**Brief 1**. In the talk on Savitri, name every part of a person that the speaker says must find its perfection.
**Brief 2**. Extend the talk on Savitri onward from its last line.

**Passage for review**.
So most people would then say, take care of your body as long as necessary, just take care. There’s no question to bring the body to a perfection, bring mind to a perfection, bring your life energies to a perfection. There is no injunction to that effect. And so this is all supposed to be the highest goal of one’s spiritual quest. But in Savitri’s case, it is very clearly stated: “Then mortal nature change to the divine.” The body must find its perfection, the mind must find its perfection, the life energies must also find their perfection.

Many people use that ladder―mind, body, life energies’ ladder―they don’t discard it, but use it as a kind of instrument to demonstrate to other people how to go up the ladder, how to use the ladder. That’s all the purpose of the ladder is. The ladder is still used, not because perfecting these instruments of the being, these instruments of the soul, is an objective. The ladder is kept in some cases so that you can demonstrate to other people how to use this ladder: how to use mind, how to use life energies, how to use the body to go beyond all of these. There is no program as such. It’s not a part of the agenda to perfect the instruments of the being and that is why here Savitri has been specifically instructed:

Then mortal nature change to the divine.
Open God’s door, enter into his trance.
Cast Thought from thee, that nimble ape of Light:
In his tremendous hush stilling thy brain
His vast Truth wake within and know and see.
Cast from thee sense that veils thy spirit’s sight:
In the enormous emptiness of thy mind
Thou shalt see the Eternal’s body in the world,
Know him in every voice heard by thy soul,
In the world’s contacts meet his single touch;
All things shall fold thee into his embrace.
Conquer thy heart’s throbs, let thy heart beat in God:
Thy nature shall be the engine of his works,
Thy voice shall house the mightiness of his Word:
Then shalt thou harbour my force and conquer Death.”
                                                     Bk 7, Canto 2, p. 476

So this is a kind of a complete program that has been given to Savitri by this voice.

Then Savitri by her doomed husband sat,
Still rigid in her golden motionless pose,
A statue of the fire of the inner sun.
In the black night the wrath of storm swept by,
The thunder crashed above her, the rain hissed,
                                                     Bk 7, Canto 2, p. 477

We have already seen it was the monsoon season.

Its million footsteps pattered on the roof.
Impassive mid the movement and the cry,
Witness of the thoughts of mind, the moods of life,
She looked into herself and sought for her soul.
                                                     Bk 7, Canto 2, p. 477

Because the first step in her yoga is to “find out thy soul, recover thy hid self.” So now she turns to this task, to this quest of finding her soul. So from this point, you have a description of how Savitri goes above the mind. And this particular Canto is a very beautiful summary of statements about how we tend to get lost in the surface of the mind. Then on page 478, where you have a new section beginning, 2-3 lines from the beginning of that section, Sri Aurobindo describes mind and its restless surface:

An indifferent Master signing Nature’s acts
Leaves the vicegerent mind a seeming king.

**Given information**.
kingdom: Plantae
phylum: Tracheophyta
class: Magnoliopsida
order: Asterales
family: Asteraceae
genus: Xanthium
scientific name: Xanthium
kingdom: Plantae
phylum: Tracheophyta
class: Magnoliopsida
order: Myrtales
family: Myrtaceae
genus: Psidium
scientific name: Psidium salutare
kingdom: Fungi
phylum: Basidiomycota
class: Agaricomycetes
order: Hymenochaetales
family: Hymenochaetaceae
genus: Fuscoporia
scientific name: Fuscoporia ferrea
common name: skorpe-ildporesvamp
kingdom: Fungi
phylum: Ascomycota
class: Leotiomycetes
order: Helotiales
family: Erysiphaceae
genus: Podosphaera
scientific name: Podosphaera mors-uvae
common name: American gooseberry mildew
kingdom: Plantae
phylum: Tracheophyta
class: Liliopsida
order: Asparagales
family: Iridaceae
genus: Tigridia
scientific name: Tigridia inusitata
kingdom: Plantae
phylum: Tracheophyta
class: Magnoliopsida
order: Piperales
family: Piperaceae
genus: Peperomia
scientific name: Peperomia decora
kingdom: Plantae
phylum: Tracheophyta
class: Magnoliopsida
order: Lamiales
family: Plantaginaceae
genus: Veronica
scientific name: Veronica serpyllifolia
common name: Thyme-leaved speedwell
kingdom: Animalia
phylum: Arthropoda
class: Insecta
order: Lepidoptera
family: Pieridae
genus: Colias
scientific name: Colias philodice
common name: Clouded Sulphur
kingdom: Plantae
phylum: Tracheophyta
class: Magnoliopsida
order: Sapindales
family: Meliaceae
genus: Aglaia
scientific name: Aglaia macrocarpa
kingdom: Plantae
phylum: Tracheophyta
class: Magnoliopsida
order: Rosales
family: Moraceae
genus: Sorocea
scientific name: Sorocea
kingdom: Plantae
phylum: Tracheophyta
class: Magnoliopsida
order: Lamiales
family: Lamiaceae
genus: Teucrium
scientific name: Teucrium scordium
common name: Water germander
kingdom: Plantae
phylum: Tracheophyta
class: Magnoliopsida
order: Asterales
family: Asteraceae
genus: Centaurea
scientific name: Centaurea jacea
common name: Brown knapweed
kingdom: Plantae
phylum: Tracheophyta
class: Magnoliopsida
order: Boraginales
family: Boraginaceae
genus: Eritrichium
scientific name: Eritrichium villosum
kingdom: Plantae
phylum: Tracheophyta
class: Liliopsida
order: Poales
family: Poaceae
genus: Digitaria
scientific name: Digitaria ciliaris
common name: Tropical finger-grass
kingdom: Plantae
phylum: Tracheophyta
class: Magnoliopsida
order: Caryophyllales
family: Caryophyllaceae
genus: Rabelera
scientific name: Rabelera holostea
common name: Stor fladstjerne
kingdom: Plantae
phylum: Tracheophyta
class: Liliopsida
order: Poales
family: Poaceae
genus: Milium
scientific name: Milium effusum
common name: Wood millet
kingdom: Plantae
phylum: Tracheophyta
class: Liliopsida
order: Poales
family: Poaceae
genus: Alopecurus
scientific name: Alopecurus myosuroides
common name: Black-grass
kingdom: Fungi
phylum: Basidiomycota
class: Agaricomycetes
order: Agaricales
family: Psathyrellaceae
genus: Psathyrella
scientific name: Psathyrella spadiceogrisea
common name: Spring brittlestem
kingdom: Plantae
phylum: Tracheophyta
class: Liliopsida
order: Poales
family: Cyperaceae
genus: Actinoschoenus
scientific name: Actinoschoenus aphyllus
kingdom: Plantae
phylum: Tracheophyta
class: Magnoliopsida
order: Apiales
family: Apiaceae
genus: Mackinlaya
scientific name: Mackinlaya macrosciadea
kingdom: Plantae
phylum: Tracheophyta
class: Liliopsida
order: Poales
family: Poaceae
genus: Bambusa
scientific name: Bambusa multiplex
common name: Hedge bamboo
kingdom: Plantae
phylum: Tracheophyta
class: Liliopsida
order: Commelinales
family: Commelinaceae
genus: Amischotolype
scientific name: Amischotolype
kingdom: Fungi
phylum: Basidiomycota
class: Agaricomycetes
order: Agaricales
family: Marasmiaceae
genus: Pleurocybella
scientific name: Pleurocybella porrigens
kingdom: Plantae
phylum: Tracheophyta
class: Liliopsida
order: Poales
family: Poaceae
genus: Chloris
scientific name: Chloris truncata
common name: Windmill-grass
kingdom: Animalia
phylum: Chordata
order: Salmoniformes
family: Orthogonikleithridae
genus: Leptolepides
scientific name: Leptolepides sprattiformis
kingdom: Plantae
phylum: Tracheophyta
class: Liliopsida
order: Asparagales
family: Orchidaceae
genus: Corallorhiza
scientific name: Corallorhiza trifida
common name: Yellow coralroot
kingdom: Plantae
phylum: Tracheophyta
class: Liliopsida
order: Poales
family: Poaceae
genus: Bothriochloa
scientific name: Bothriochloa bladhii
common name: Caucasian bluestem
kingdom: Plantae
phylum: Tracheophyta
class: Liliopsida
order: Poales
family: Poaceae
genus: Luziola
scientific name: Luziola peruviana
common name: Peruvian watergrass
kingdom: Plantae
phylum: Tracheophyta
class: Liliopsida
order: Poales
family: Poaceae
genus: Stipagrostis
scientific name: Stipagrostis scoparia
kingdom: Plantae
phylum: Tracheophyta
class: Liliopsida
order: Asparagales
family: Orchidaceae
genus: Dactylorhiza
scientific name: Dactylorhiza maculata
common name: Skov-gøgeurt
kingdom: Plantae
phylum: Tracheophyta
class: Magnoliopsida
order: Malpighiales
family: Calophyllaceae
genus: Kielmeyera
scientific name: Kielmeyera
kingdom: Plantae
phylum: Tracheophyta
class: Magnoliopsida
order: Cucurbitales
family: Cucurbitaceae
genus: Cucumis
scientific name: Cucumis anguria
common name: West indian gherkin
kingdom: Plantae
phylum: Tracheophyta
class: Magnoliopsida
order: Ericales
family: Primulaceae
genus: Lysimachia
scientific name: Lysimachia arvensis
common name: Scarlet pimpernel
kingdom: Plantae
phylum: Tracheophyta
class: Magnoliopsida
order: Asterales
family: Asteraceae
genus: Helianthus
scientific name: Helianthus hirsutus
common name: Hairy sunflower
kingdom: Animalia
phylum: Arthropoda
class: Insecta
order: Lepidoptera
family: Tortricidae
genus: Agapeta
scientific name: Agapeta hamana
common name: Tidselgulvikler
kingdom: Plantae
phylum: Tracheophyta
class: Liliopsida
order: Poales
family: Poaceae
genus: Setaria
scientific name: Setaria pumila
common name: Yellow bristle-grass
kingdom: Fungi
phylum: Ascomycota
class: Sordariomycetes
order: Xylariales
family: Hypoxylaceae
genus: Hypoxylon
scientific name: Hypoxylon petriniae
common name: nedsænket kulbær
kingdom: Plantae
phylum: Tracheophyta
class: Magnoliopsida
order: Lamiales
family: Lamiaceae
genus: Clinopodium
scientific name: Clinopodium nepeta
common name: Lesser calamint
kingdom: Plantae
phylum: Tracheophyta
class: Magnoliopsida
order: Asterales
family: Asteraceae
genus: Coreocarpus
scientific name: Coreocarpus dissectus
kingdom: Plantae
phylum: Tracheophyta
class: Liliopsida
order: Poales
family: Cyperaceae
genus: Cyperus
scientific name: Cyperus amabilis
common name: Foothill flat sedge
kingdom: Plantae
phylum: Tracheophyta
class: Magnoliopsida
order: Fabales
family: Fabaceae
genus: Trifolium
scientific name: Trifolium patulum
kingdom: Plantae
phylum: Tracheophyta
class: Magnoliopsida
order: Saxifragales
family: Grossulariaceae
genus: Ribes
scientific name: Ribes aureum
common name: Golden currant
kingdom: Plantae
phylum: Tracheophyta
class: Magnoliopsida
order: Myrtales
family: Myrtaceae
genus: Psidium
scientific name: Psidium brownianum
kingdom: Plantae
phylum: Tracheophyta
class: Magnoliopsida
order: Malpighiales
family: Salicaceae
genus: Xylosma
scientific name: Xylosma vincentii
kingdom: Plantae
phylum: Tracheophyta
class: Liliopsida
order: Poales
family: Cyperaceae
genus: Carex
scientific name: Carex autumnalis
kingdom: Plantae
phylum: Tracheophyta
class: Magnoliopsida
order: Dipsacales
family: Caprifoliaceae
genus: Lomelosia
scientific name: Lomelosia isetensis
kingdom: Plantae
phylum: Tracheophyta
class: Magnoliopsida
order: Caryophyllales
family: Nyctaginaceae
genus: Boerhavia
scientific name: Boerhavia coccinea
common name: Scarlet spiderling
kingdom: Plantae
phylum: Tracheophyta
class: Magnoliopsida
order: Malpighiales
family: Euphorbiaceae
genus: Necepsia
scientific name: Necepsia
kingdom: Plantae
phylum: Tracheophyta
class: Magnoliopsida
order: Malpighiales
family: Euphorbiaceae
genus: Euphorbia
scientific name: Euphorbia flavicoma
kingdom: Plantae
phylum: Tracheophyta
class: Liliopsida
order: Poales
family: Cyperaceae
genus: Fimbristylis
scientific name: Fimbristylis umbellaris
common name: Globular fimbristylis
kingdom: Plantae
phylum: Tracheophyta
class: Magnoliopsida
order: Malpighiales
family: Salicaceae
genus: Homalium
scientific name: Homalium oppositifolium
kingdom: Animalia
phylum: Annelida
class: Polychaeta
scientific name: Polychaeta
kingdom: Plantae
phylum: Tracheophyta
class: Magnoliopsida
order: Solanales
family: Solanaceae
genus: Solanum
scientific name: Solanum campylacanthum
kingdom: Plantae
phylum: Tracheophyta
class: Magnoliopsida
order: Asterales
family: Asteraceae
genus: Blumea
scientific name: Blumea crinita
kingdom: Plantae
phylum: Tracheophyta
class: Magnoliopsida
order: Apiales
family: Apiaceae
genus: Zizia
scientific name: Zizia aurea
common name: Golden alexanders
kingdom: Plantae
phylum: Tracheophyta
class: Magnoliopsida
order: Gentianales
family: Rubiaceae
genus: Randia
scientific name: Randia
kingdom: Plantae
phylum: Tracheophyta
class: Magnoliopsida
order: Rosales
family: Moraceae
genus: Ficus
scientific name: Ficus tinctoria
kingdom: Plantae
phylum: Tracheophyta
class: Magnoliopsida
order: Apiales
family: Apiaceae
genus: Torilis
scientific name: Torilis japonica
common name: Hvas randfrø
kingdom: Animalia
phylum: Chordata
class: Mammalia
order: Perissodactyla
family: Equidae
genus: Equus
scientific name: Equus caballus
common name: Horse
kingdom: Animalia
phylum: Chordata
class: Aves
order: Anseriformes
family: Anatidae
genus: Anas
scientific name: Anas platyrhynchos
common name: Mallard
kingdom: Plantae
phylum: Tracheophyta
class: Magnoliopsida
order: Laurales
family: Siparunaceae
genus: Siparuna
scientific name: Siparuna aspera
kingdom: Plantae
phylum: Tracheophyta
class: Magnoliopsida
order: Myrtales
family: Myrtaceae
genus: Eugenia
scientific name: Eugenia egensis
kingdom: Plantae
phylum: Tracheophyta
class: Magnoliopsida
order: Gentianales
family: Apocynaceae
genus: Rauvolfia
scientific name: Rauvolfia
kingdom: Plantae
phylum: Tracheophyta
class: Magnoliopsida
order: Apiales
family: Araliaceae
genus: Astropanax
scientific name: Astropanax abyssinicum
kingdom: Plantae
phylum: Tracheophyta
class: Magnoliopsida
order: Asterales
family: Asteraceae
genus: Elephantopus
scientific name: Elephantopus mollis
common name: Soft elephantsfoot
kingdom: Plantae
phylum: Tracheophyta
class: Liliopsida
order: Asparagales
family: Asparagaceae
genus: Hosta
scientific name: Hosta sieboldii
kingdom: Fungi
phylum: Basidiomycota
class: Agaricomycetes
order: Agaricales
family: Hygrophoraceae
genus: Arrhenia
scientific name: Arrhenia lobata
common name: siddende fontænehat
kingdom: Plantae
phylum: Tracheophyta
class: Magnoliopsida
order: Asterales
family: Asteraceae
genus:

**Answer 1**. The body, the mind, the life energies.

**Answer 2**.
                                                     Bk 7, Canto 2, p. 478

The vicegerent mind is a seeming king. The mind doesn’t have its own power, it only is supposed to represent somebody, just as the viceroy represents the queen’s authority. So the mind can perform its function properly only if it’s a good representative of the being behind the mind.

In his floating house upon the sea of Time
The regent sits at work and never rests:
He is a puppet of the dance of Time;
He is driven by the hours, the moment’s call
Compels him with the thronging of life’s need
And the babel of the voices of the world.
This mind no silence knows nor dreamless sleep,
In the incessant circling of its steps
Thoughts tread for ever through the listening brain;
It toils like a machine and cannot stop.
                                                     Bk 7, Canto 2, p. 478

There is no silence, there is no peace, there is no quiet. It knows no silence either when it is awake or when it is supposed to be asleep. It toils like a machine. Very often we wonder, we hope, we wish that the mind could stop for three minutes. It doesn’t. It goes on flitting from one thing to another, churning out ideas, thoughts, associations, memories and we seem to be totally helpless in its presence.

Into the body’s many-storeyed rooms
Endless crowd down the dream-god’s messages.
All is a hundred-toned murmur and babble and stir,
There is a tireless running to and fro,
A haste of movement and a ceaseless cry.
The hurried servant senses answer apace
To every knock upon the outer doors,
                                                     Bk 7, Canto 2, p. 478

So helpless! You ‘re like somebody who wants some peace, some rest, but every two minutes somebody is knocking at the door or pressing the bell. By the time you have answered one caller, shut the door and gone back and just be seated, suddenly there is another bell, another call. So the contacts of the external world keep knocking at our various sense doors, and our senses are always anxious and keen to answer every call. And therefore the being is tired, the mind is tired, but totally helpless; it can’t do anything about it. That’s beautifully described here:

The hurried servant senses answer apace
To every knock upon the outer doors,
Bring in time’s visitors, report each call,
Admit the thousand queries and the calls
And the messages of communicating minds
And the heavy business of unnumbered lives
And all the thousandfold commerce of the world.
Even in the tracts of sleep is scant repose;
                                                     Bk 7, Canto 2, pp. 478-9

Even when you are supposed to be asleep the mind hardly has any real rest.

He mocks life’s steps in strange subconscient dreams,
He strays in a subtle realm of symbol scenes,
His night with thin-air visions and dim forms
He packs or peoples with slight drifting shapes
And only a moment spends in silent Self.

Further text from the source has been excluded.